I inquired the meaning of this remark, but could obtain no satisfactory reply. But we had eaten salt together, and it was right that we should form acquaintance after that ceremony as the Arabs of the desert do, especially as he had learned something about myself, and the courtesy of the country entitled me to as much information in return. I asked whither he was travelling.

“I do not know,” said he; “but God knows.”

“That is strange!” exclaimed I; “not that God should know it, but that you should not. And how is your road to be pointed out?”

“Perhaps by an inward conviction,” he replied, looking sideways at me to discover whether I smiled; “perhaps by an outward sign.”

“Then, believe me,” said I, “the outward sign is already granted you, and the inward conviction ought to follow. We are told of pious men in old times who committed themselves to the care of Providence, and saw the manifestation of its will in the slightest circumstances, as in the shooting of a star, the flight of a bird, or the course taken by some brute animal. Sometimes even a stupid ass was their guide. May I not be as good a one?”

“I do not know,” said the pilgrim, with perfect simplicity.

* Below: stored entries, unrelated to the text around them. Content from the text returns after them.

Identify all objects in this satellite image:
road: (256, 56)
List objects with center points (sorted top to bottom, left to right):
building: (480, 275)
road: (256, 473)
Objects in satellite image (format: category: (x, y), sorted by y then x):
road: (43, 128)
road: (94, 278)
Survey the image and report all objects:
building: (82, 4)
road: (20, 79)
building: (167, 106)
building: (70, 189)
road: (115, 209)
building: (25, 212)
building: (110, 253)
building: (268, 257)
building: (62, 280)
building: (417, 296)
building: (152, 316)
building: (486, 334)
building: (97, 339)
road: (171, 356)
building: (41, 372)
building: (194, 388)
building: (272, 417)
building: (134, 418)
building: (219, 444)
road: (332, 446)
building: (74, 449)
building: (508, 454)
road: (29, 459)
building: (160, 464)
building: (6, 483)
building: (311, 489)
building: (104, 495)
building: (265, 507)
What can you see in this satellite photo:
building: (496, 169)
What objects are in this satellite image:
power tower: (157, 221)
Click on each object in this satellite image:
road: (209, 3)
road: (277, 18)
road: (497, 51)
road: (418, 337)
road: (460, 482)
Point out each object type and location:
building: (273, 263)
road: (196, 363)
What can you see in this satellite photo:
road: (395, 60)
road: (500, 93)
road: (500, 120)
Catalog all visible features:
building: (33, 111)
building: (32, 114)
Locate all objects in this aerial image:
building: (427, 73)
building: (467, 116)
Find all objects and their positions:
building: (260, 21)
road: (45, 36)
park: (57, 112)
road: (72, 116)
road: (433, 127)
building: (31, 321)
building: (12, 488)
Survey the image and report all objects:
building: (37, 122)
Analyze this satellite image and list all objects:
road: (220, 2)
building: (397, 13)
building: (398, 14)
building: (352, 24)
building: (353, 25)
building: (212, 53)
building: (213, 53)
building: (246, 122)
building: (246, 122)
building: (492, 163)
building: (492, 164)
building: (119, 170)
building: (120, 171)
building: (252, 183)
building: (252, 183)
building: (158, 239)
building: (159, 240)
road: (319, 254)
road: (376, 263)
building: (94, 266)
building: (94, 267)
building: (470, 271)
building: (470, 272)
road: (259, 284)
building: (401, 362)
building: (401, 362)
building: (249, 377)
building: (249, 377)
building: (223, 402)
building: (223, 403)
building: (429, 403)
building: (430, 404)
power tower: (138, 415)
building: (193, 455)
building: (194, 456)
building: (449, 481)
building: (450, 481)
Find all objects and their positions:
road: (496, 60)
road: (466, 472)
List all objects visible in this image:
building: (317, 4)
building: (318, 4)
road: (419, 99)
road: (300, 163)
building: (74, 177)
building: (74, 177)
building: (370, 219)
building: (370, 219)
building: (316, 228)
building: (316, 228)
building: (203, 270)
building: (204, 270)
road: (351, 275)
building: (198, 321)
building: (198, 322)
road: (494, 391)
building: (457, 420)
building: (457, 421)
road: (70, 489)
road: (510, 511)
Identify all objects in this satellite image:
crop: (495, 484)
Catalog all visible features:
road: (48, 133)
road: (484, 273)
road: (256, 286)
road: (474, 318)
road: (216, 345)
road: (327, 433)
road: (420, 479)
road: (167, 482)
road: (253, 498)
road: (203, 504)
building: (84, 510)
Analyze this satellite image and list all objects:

We did, however, follow the same road, and were not overtaken, as I partly apprehended, by the keepers of any lunatic asylum in pursuit of a stray patient. Perhaps the stranger felt as much doubt of my sanity as I did of his, though certainly with less justice, since I was fully aware of my own extravagances, while he acted as wildly, and deemed it heavenly wisdom. We were a singular couple, strikingly contrasted, yet curiously assimilated, each of us remarkable enough by himself, and doubly so in the other’s company. Without any formal compact, we kept together day after day till our union appeared permanent. Even had I seen nothing to love and admire in him, I could never have thought of deserting one who needed me continually; for I never knew a person; not even a woman, so unfit to roam the world in solitude as he was,–so painfully shy, so easily discouraged by slight obstacles, and so often depressed by a weight within himself.

I was now far from my native place, but had not yet stepped before the public. A slight tremor seized me whenever I thought of relinquishing the immunities of a private character, and giving every man, and for money too, the right which no man yet possessed, of treating me with open scorn. But about a week after contracting the above alliance I made my bow to an audience of nine persons, seven of whom hissed me in a very disagreeable manner, and not without good cause. Indeed, the failure was so signal that it would have been mere swindling to retain the money, which had been paid on my implied contract to give its value of amusement. So I called in the doorkeeper, bade him refund the whole receipts, a mighty sum and was gratified with a round of applause by way of offset to the hisses. This event would have looked most horrible in anticipation,–a thing to make a man shoot himself, or run amuck, or hide himself in caverns where he might not see his own burning blush; but the reality was not so very hard to bear. It is a fact that I was more deeply grieved by an almost parallel misfortune which happened to my companion on the same evening. In my own behalf I was angry and excited, not depressed; my blood ran quick, my spirits rose buoyantly, and I had never felt such a confidence of future success and determination to achieve it as at that trying moment. I resolved to persevere, if it were only to wring the reluctant praise from my enemies.